“Hace unos días la muerte me sopló la nuca en su forma más desgarradora: la noticia de niños y niñas que mueren. Un incendio, un accidente y un suicidio. En cada una de esas historias mi mente automáticamente ponía a mis hijos en el centro, y a mí en el lugar de la madre que no encuentra el cuerpo de su hija en medio de los escombros y cenizas, la madre que besa a su hijo muerto y le pide que abra los ojos, la madre que se culpa por no haber hecho lo suficiente para evitar la decisión de su hija. Ha sido difícil transitar por ahí, lo único que pude hacer fue aferrarme a mis hijos. Cancelar horas de trabajo e ir al cine con ellos. Quedarme a esperar que den las 2 am para ver un partido de Chile que obviamente nos pilló dormidos en el sillón. Investigar sobre cómo configurar el teclado para que sea más fácil pasar un nivel de su juego de computador. Hacer galletas. Dormir abrazados. Olerlos.
Hasta hace una semana el paso del tiempo era el tema que me preocupaba; van a crecer y ya no me van a querer tanto en sus vidas. Pronto voy a ser la mamá que no entiende nada, que les da un poco de vergüenza incluso. Pero después de recibir estas noticias fue todo lo contrario, pensar en que el tiempo se pueda detener para ellos es la versión más espantosa de cualquier vida que pueda tener.
Aprendí a evitar pensar en estas cosas, no nombrarlas, no dejarlas pasar por mi mente. Vivir como si no existieran, pero son reales. Los niños se mueren y eso me da terror. A veces un terror paralizante que me obliga a distraerme y otras, uno suficiente como para ordenar mis prioridades, dejar algunas cosas de lado y volver a mirar lo importante del momento presente.
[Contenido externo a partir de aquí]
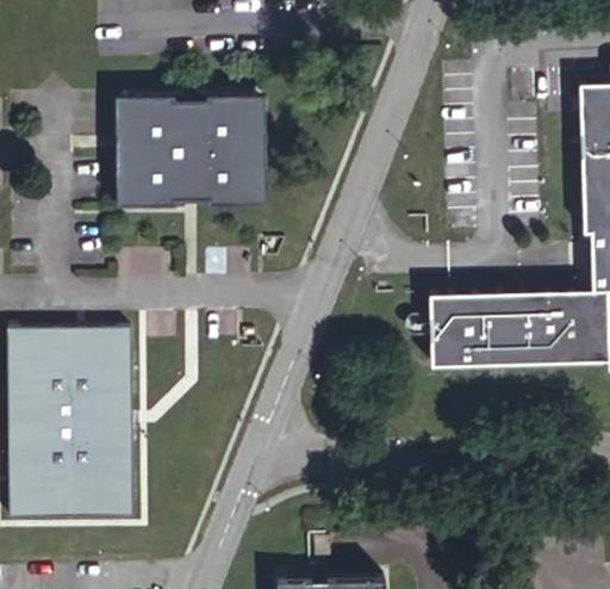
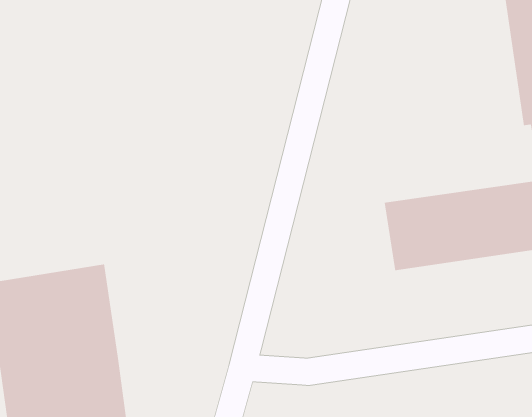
building: [117,86,269,203] -> none

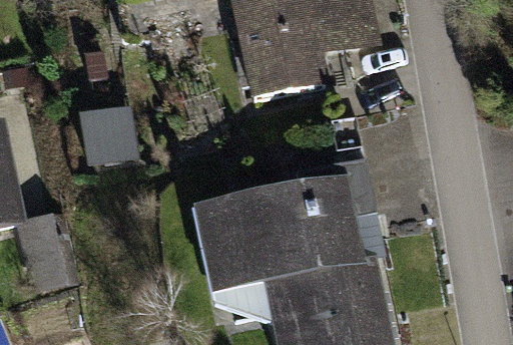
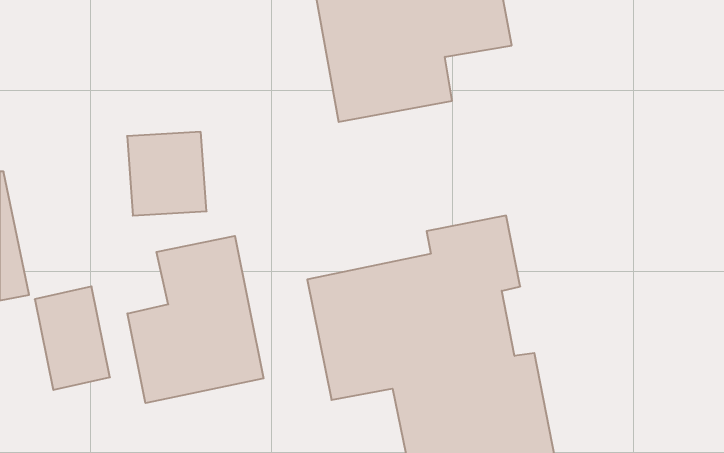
building: none -> [127,236,264,403]

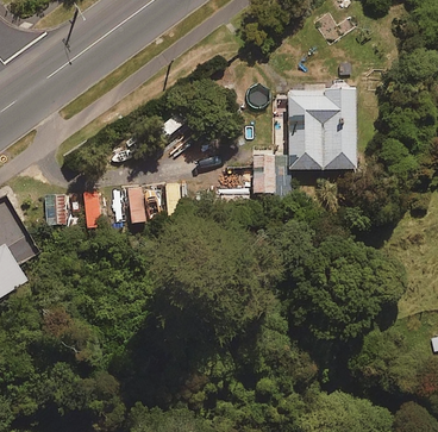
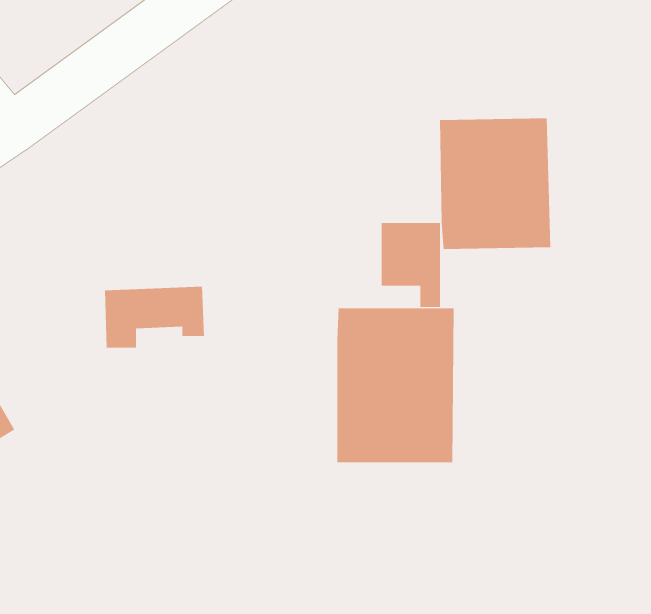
building: none -> [337,308,454,463]

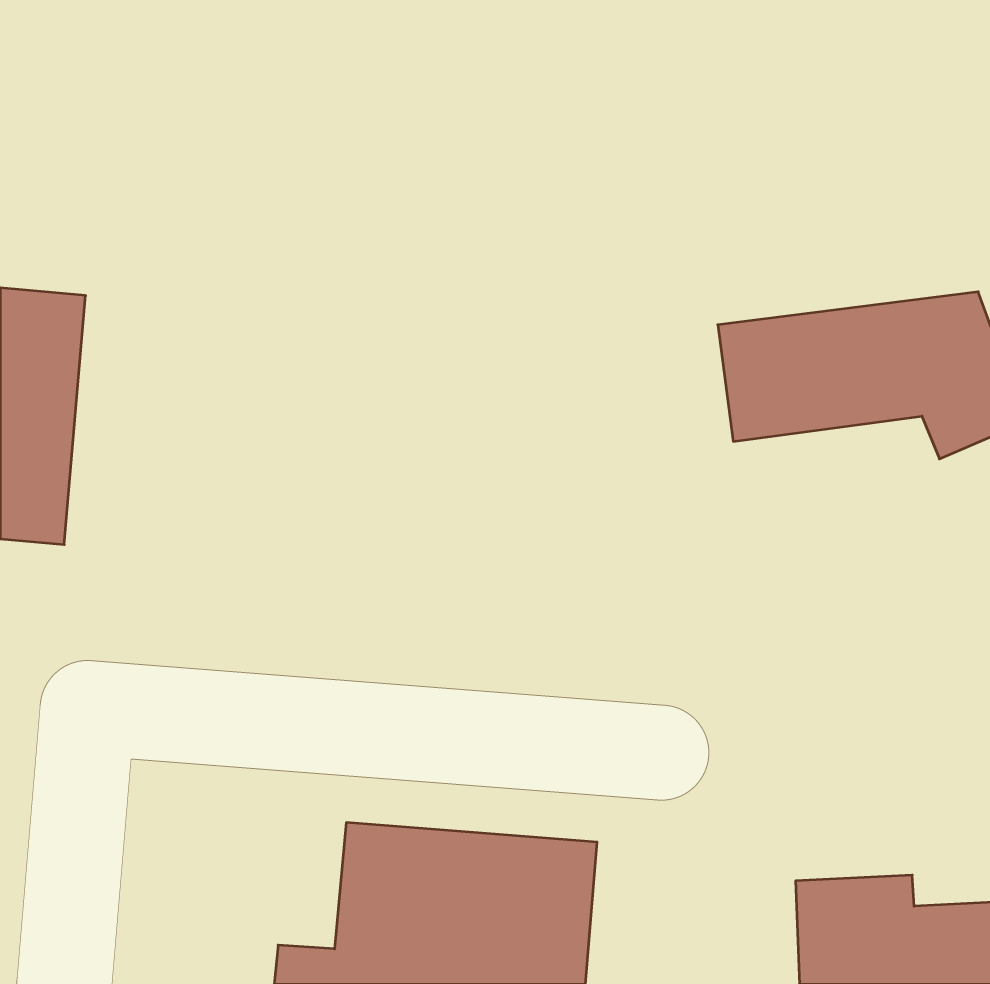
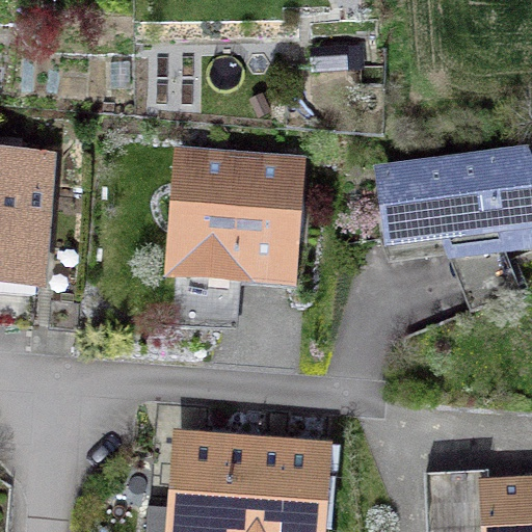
building: none -> [178,157,295,269]

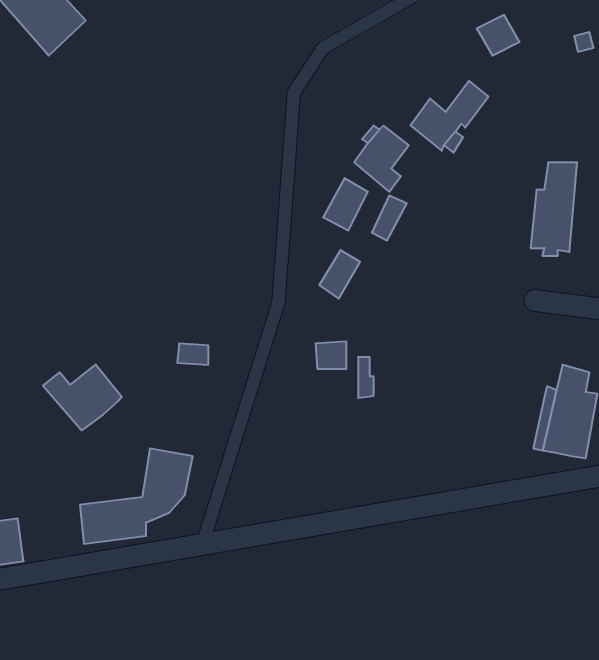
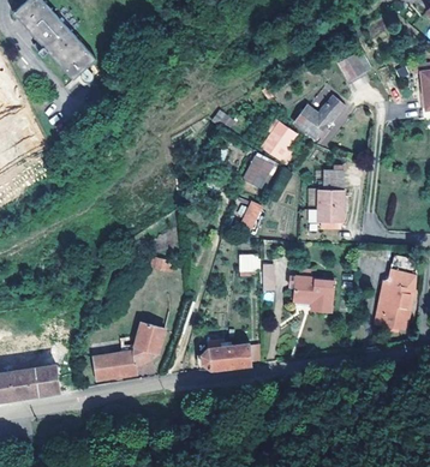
building: [531,162,577,256] -> [313,172,342,229]
building: [43,365,122,430] -> none
building: none -> [295,277,334,312]
building: none -> [199,345,250,370]

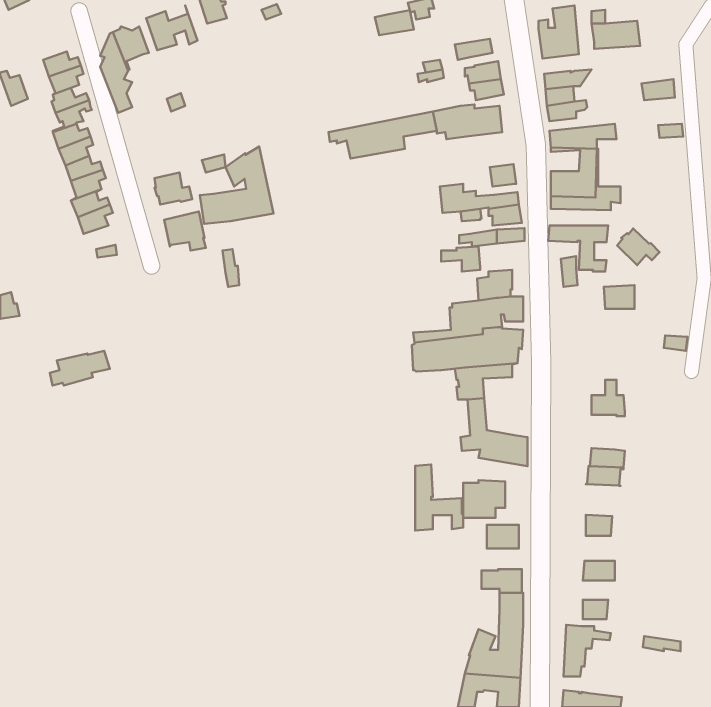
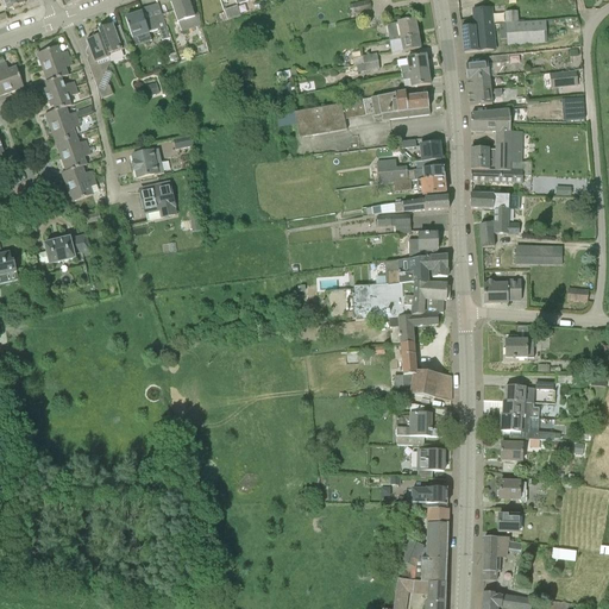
building: [375,10,414,35] -> [385,17,419,38]
building: [200,147,273,224] -> none
building: [617,228,660,265] -> none
building: none -> [483,277,521,301]
building: [50,351,110,386] -> [38,233,89,263]
building: [415,464,463,531] -> none
building: none -> [501,414,554,438]

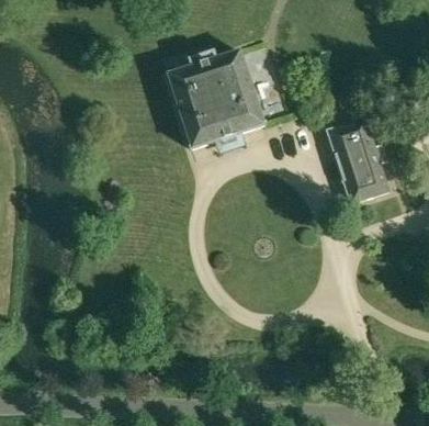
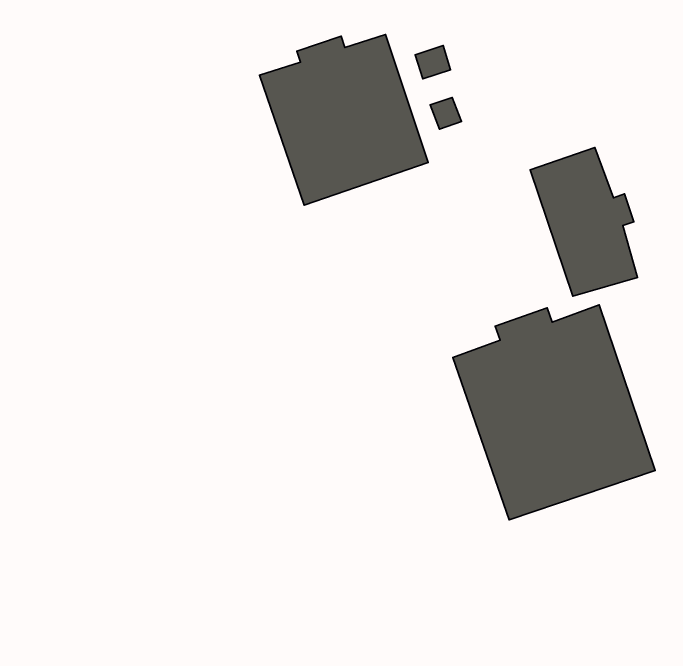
building: none -> [453,305,655,520]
Cuando decidí ser mamá, nunca se me pasó por la mente que mis hijos podrían morir. De hecho, mis hijos van a morir, solo que en mis planes está morir yo antes que ellos. Nací en una burbuja histórica y social de privilegio respecto de la mortalidad infantil, en mi contexto que un niño muera es la excepción más terrible a una regla que no siempre fue así, ni es así para todos en el mundo. En Afganistán 1 niño de cada 10 nacidos, muere. Aquí en Chile 6 de cada 1000. Supongo que los números no cambian el hecho de que siempre sea una tragedia, pero sí aumentan las probabilidades de que ocurra y eso es un montón.
Creo que la angustia que rodea a la muerte de los niños, en una época en que las religiones y el mundo espiritual van de capa caída, es tan grande, que nos hace huir cuando aparecen esas noticias y navegar solo la superficie, sin hundirnos. ¿Y si hablamos de otra cosa mejor? Quiero pensar que es algo que no me va a pasar a mí, que le pasa a otras madres, como las guerras o los desastres naturales. Es doloroso ponerse en el lugar de las madres que han perdido un hijo y escuchar lo que tienen para decir. Y ese dolor se transforma en silencio. Y el silencio en un tumor que se lo come todo. Supongo que la muerte de los hijos nos deja sin palabras y se lo come todo.
Antes de dormir le preguntó a mi hijo menor si quiere que me recueste a su lado. Me dice que ya está un poco grande para dormir con la mamá. Está bien que me pida espacio. Le digo que puedo sentarme en la orilla de su cama y esperar que se duerma. Ya no me da tanto miedo que crezca. Ya no voy a desear nunca más que se quede así chiquito, para siempre”.
Agustina es psicóloga y tiene 42 años.